Ненависть поднималась в нем откуда-то от мокрого, горящего холодом асфальта и плющила сердце, как корабль во льдах. Трудно было дышать.
Справа Петровский переулок, потом слева Козицкий переулок… Впереди уже виден скверик, где торчит распятый на гитаре каменный Высоцкий.
Вот уж кто с окружающими не церемонился…
Потому и великий.
С детства знакомые места. Вот тут был магазинчик, где в пору позднесоветского дефицита, когда улица еще называлась Пушкинской, стояли в свободной продаже пишущие машинки и всякие к ним причиндалы. Он, пятиклассник, приходил сюда и тихо благоговел на хлипкие югославские «де люкс», на «ятрани», неуклюжие и тяжелые, будто камнедробилки; молился на коробочки с красящей лентой и пузыречки с корректирующей белой замазкой и мечтал: вот куплю пишущую машинку и буду писать… И что он написал? Ничего. Кто знает такого журналиста? Никто. Что проку, что он всегда старался сочинять аккуратно, взвешенно, бережно, так же, как старался и жить – чтобы никого не оскорбить попусту, чтобы читатели от его статей не стервенели, а постигали? Что толку, что ни разу он слова не написал непроверенного? Знают и помнят тех, кто помогает звереть. Кто врет жгуче, тот и остается в памяти.
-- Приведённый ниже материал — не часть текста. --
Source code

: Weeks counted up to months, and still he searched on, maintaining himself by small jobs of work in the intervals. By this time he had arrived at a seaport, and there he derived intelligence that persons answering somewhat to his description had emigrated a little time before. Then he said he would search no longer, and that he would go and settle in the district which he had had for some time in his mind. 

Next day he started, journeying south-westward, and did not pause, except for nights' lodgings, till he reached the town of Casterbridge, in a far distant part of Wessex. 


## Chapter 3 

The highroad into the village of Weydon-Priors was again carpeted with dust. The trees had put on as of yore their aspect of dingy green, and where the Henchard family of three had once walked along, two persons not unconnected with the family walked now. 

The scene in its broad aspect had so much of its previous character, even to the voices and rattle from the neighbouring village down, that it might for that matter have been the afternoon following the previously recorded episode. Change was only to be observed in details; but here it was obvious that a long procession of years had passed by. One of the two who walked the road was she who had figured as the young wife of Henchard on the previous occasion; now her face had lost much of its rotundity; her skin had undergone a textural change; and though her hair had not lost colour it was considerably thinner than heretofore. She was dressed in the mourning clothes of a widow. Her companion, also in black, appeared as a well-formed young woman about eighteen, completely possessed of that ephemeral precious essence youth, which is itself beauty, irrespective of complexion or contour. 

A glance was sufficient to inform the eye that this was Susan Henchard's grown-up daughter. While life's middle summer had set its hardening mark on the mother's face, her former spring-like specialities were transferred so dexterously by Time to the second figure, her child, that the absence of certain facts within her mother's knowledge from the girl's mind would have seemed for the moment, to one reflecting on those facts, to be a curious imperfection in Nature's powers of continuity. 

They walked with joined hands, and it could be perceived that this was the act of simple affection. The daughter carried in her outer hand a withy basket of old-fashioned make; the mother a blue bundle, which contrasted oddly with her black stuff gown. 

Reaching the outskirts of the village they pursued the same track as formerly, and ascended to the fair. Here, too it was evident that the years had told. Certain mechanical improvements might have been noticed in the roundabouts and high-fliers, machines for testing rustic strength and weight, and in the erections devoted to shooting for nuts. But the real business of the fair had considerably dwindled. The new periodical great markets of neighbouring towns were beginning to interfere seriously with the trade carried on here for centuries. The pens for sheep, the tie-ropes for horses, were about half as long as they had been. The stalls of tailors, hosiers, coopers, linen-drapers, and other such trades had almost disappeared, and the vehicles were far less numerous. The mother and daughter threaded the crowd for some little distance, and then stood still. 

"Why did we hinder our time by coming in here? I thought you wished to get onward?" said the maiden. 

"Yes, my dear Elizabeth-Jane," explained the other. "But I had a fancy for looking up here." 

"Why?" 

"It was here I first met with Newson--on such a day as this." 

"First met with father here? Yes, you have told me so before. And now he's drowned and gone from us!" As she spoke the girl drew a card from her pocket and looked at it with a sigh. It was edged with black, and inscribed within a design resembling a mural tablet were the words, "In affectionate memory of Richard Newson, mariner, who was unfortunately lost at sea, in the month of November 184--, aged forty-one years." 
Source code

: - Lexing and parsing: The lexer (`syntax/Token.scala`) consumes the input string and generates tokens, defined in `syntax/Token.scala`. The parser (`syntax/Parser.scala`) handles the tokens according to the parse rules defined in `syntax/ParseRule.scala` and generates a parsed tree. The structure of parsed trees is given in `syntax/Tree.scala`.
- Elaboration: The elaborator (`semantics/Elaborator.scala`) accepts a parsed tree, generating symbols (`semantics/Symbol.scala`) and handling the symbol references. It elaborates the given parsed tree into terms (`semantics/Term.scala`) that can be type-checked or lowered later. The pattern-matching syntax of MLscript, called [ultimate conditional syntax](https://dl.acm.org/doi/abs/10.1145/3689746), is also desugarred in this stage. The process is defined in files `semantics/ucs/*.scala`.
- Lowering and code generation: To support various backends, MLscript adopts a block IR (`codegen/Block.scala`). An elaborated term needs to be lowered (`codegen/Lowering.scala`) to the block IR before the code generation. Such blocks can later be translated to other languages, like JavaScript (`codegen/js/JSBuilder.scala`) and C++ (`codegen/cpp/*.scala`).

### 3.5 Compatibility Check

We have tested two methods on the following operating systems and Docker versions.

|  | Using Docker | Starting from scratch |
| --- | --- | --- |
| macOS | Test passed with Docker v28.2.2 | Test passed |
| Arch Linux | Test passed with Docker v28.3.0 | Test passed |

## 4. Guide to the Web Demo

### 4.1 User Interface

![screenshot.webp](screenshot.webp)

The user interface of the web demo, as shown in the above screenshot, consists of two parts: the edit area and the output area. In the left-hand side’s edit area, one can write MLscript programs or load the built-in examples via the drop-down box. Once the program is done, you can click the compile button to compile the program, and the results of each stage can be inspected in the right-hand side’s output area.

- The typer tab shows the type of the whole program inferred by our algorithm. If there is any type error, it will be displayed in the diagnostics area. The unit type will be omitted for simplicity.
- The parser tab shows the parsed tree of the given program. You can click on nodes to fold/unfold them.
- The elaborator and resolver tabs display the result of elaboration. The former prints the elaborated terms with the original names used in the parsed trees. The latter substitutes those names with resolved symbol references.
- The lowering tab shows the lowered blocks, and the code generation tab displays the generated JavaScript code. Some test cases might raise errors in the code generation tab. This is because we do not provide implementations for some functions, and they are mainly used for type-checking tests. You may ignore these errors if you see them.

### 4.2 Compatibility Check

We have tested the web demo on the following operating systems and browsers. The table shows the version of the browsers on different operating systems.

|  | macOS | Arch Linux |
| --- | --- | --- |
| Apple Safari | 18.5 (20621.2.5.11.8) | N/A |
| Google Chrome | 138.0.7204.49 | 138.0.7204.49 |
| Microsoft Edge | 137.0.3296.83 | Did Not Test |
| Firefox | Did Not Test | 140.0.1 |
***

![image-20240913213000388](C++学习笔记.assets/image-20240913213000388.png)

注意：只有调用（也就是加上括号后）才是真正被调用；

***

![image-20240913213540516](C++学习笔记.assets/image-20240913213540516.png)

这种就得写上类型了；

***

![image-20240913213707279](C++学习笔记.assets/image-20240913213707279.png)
Кто будоражит самое хамское и нахрапистое, оказывается влиятельным. Никто не хочет постижений, все хотят лишь оправданий своей злобе. Чтобы она из будничной, бытовой превращалась в возвышенную и благородную. Все будут почитать за властителя дум и на руках носить того, кто доказательно скажет каждому: твоя жестокость – лишь ответ на чужую, начал не ты, и теперь ты вправе. Только за такое и платят по-настоящему, а за все иное – по остаточному принципу.
Да, это еще один штришок. Он никогда не полагал деньги главным. Радовался, конечно, если позолотят ручку за написанное от души – но никогда даже в мыслях не держал писать опричь души ради того, чтобы позолотили ручку.